The Olympic Flame commemorates when
Prometheus stole fire from the gods and gave it to humanity. It represents the
light of spirit and knowledge, the pursuit of perfection, the struggle for
victory, and life itself. In ancient times it was lit from mirrors focusing rays
of the Sun at the Temple of Hera in Olympia, Greece. They do the same thing today except it’s in front
of the ruins of the temple, and it’s a modern parabolic mirror that ignites the
initial torch. The flame travels around Greece, and after a ceremony in Athens, it begins its journey to the host city.

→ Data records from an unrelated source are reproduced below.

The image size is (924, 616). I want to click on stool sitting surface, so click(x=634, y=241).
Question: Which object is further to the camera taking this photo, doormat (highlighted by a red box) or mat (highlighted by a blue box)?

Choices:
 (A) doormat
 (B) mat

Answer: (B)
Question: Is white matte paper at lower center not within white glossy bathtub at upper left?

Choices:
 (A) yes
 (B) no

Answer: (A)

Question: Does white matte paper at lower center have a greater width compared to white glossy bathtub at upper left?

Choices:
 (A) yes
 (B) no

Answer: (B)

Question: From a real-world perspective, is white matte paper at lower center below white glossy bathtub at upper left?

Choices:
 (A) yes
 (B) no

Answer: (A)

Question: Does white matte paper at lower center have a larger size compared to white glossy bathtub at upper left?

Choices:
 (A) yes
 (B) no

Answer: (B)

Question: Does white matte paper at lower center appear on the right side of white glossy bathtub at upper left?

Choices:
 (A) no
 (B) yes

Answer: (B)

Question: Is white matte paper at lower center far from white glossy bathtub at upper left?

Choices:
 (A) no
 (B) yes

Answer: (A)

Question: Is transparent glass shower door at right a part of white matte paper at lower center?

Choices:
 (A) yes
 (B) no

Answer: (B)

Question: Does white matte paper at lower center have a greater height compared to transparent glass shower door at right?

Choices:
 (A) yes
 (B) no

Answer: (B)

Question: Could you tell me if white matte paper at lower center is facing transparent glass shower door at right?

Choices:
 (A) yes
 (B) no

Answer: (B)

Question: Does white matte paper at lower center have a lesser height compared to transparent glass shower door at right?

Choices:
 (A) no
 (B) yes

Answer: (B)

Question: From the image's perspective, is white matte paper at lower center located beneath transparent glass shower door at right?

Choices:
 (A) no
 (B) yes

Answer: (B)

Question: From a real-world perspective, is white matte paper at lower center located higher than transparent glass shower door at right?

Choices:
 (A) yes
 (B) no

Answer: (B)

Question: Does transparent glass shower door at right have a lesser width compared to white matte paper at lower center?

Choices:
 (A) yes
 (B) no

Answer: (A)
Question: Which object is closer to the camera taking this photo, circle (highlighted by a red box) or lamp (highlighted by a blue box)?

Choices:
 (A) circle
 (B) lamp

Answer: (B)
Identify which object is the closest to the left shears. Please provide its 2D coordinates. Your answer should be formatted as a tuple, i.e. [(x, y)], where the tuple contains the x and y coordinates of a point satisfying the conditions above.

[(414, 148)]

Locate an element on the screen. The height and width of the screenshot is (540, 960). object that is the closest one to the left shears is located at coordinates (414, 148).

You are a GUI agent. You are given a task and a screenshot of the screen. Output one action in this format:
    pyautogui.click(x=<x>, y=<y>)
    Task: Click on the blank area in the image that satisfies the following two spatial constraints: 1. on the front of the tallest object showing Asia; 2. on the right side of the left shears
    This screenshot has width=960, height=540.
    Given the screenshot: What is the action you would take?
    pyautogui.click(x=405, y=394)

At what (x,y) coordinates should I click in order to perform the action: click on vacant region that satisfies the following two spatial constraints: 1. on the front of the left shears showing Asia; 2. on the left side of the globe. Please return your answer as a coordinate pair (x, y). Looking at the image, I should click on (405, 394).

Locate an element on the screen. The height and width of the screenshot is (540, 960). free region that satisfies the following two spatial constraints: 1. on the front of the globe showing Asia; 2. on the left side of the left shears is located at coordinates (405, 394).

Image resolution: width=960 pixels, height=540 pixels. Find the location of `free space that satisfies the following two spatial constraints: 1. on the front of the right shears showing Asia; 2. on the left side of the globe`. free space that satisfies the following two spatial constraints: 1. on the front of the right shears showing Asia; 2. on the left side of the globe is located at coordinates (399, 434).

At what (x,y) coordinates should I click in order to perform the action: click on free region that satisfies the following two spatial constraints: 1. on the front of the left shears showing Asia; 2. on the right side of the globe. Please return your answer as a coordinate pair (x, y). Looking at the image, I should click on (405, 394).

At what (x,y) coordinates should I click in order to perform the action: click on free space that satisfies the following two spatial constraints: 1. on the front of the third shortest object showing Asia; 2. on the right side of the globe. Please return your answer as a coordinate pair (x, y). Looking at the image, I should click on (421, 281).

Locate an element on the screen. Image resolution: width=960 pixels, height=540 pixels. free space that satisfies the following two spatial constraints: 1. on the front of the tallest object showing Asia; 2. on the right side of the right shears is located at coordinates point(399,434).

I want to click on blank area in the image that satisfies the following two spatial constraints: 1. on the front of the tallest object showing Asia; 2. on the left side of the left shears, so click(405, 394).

The relay
ends at the opening ceremony when the final torch-bearer runs up a staircase in
the arena and lights a huge cauldron to mark the start of the games.
The Olympic Torch Relay was going to be a
little over two months long and it was going through every state except Alaska and Hawaii. We had a passenger van. We took out the back two
seats for merchandise, and took off having no idea what to expect.
Each day the flame would head out of the
city it had stopped in the night before, meaning they would have a ceremony in
the morning where the first runner would light their torch and begin running
the route. The runner at the edge of the city would light a flame in a sculpted
bronze bowl on the back of a truck, where it would then go to another town or
city to begin another route. We called it the Torch Train, because all in all
it was a caravan of cars and vans. If you were waiting at the curb, the way it
appeared as it passed, was: first the corporate-sponsor trucks and cars handing
out sodas, and little plastic flags, passed by; then local cops blocking off
intersections; then the shuttle that dropped off runners; then some Olympic
Committee cars; then a small pack of motorcyclists who set the butane of a new
runner, then media vans and a truck with a platform for cameras; then the
runner with the flame; and finally the gaggle of support vehicles and locals.